Trajectory-wise MCL for Dynamics Generalization

  • 1. Trajectory-wise Multiple Choice Learning for Dynamics Generalization in Reinforcement Learning Younggyo Seo1 *, Kimin Lee2 *, Ignasi Clavera2 , Thanard Kurutach2 , Jinwoo Shin1 and Pieter Abbeel2 KAIST1 , UC Berkeley2 *Equal Contribution https://sites.google.com/view/trajectory-mcl
  • 2. Problem: Dynamics Generalization ● Model-based RL suffers from dynamics generalization problem Evaluation Training Deployment
  • 3. Problem: Dynamics Generalization ● Multi-modal distribution of transition dynamics
  • 4. Main Components ● Main idea: explicitly approximate the multi-modal distribution ● Multi-headed dynamics model Approximates multi-modal distribution by learning specialized prediction heads
  • 5. Main Components ● Main idea: explicitly approximate the multi-modal distribution ● Multi-headed dynamics model Approximates multi-modal distribution by learning specialized prediction heads ● Multiple choice learning (MCL) Update the most accurate prediction head for specialization
  • 6. Main Components ● Main idea: explicitly approximate the multi-modal distribution ● Multi-headed dynamics model Approximates multi-modal distribution by learning specialized prediction heads ● Multiple choice learning (MCL) Update the most accurate prediction head for specialization ● Adaptive planning Use the most accurate prediction head over a recent experience for planning
  • 7. Trajectory-wise Multiple Choice Learning ● For MCL, each prediction head should receive distinct training samples Transitions Which prediction head is most accurate over these transitions?

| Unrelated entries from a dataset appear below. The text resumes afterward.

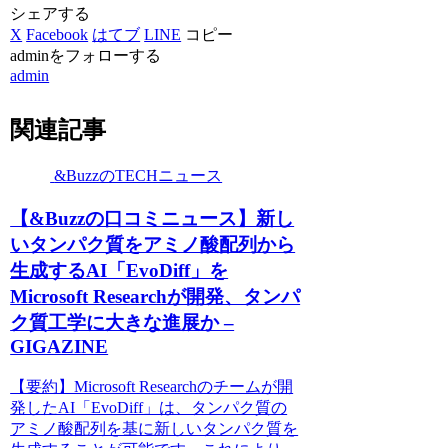
シェアする
X
Facebook
はてブ
LINE
コピー
adminをフォローする
admin
関連記事
&BuzzのTECHニュース
【&Buzzの口コミニュース】新し
いタンパク質をアミノ酸配列から
生成するAI「EvoDiff」を
Microsoft Researchが開発、タンパ
ク質工学に大きな進展か –
GIGAZINE
【要約】Microsoft Researchのチームが開
発したAI「EvoDiff」は、タンパク質の
アミノ酸配列を基に新しいタンパク質を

  • 8. Trajectory-wise Multiple Choice Learning ● For MCL, each prediction head should receive distinct training samples Trajectory segment ● Trajectory-wise multiple choice learning Difference in dynamics is more distinctively captured by considering prediction error over trajectory segment
  • 9. Context-conditional Multi-headed Dynamics Model ● We also introduce context encoder for online adaptation to unseen environments ● Context encoder g captures contextual information from past experience ● See [Lee’20] for more information [Lee’20] Lee, Kimin, Younggyo Seo, Seunghyun Lee, Honglak Lee, Jinwoo Shin. "Context-aware Dynamics Model for Generalization in Model-Based Reinforcement Learning." In ICML. 2020.
  • 10. Analysis on Trajectory-wise MCL Transitions Trajectory segment ● Specialization leads to superior generalization performance Hopper
  • 11. Analysis on Adaptive Planning ● Qualitative analysis ○ Manually assign prediction heads specialized for [mass: 2.5] to [mass: 1.0] [Mass: 1.0] with prediction heads specialized for [Mass: 2.5] [Mass: 2.5] with prediction heads specialized for [Mass: 2.5] Agent acts as if it has a heavyweight body!
  • 12. Comparative Evaluation ● Superior generalization performance on unseen 6 environments
  • 13. Conclusion ● For dynamics generalization ○ Context-conditional multi-headed dynamics model ○ Trajectory-wise multiple choice learning ○ Adaptive planning Thank you!